In an email, Jillian Moore said the website would include player protections such as age and residency verification, privacy controls, self-exclusion options, deposit limits, time displays, analytics on player activity and tips and links for information on responsible gambling.
Safer than offshore
"Atlantic Lottery's offering presents, what we understand to be, the lowest maximum bets of any regulated lottery in Canada, the lowest maximum bet by 60 per cent when compared to the lowest Canadian jurisdiction," said Moore.

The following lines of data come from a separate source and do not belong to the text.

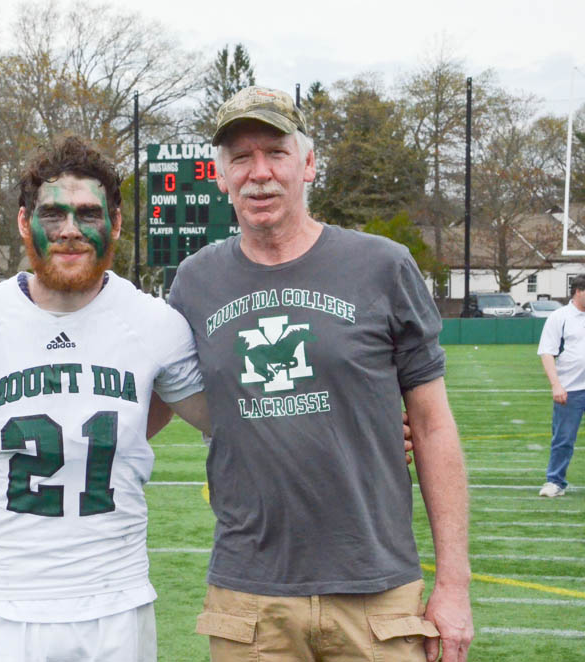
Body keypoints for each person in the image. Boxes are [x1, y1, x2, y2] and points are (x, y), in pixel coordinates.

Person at [168, 86, 474, 662]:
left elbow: (432, 427)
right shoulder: (194, 282)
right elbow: (150, 397)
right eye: (241, 157)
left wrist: (453, 587)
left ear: (308, 164)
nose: (259, 173)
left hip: (377, 591)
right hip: (249, 596)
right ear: (220, 175)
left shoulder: (382, 265)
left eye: (276, 153)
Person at [0, 136, 210, 662]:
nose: (69, 230)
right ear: (25, 223)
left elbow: (233, 421)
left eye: (88, 213)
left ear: (114, 224)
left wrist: (383, 420)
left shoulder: (155, 324)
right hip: (1, 604)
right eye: (52, 214)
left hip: (116, 603)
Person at [537, 275, 585, 497]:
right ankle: (555, 481)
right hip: (570, 389)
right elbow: (547, 352)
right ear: (578, 291)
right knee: (563, 438)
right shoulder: (560, 317)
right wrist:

"With respect to some unregulated/illegal sites, Atlantic Lottery's lowest maximum bet is, in some cases, 17 times lower."
But Elizabeth Stephen, the Halifax-based counsellor, said a key difference between the offshore sites and the ALC website is prominence. The ALC website already benefits from high traffic and advertising, she said. Stephen believes those facts, and the perceived legitimacy of the website being endorsed by the government, will lead even more people to begin playing the online casino games.
"Many, many Nova Scotians already use this site and now they're adding a very high-risk gambling product," she said in an interview.
Stephen said she sees a contradiction between the government having a moratorium on new physical video lottery terminals and supporting a new feature for the ALC website that essentially puts access to a VLT in everyone's hands.
"The timing of this is interesting," said Stephen. "I personally feel it's because they've lost revenue and they're looking for a new way to make up that revenue."
Gambling is indeed a major revenue source for the province. From 2016-17 through to last year, the government has received a low of $138.9 million to a high of $145.7 million from gambling.
In recent years, however, the annual business plan for the Nova Scotia Gaming Corporation has identified that both traditional ticketed lottery products and VLTs are mature products that need to adapt with a changing marketplace.
In a statement, a spokesperson for Nova Scotia's Finance Department noted that although 1,200 VLTs have been removed from operation since 2005, "the evolution of technology as it relates to online" gambling cannot be ignored.
"We know that Nova Scotians have access to more than 2,000 online gambling sites that are not regulated in Canada and do not have responsible gambling tools or protection for players," Tracy Barron said in an email.
"Through ALC, Nova Scotians will have a safer option, similar to online casinos offered by lottery corporations in other provinces, such as [British Columbia], Ontario, Alberta, New Brunswick and soon P.E.I."
A call for a cap on playing time
Stephen said she hopes the government and ALC live up to their promises of protecting players, but she remains sceptical.
She pointed to the decision in 2014 to abandon the responsible-gambling My-Play system for VLTs, something that happened in part because the machines were bringing in less revenue. More recently, the province dissolved Gambling Awareness Nova Scotia, rolling its funding into the overall budget for mental health and addictions.
Rather than using measures that place all the onus on the player, Stephen said she'd like to see mandatory caps on how much anyone is able to play in a given day.
"What we do know about the online experience alone is people lose track of time and stay on and are engrossed way longer than maybe they intend to," she said.
"And then you add gambling into that and the kind of gambling they're going to be adding online, we already know that these types of gambling machines are designed to keep people playing."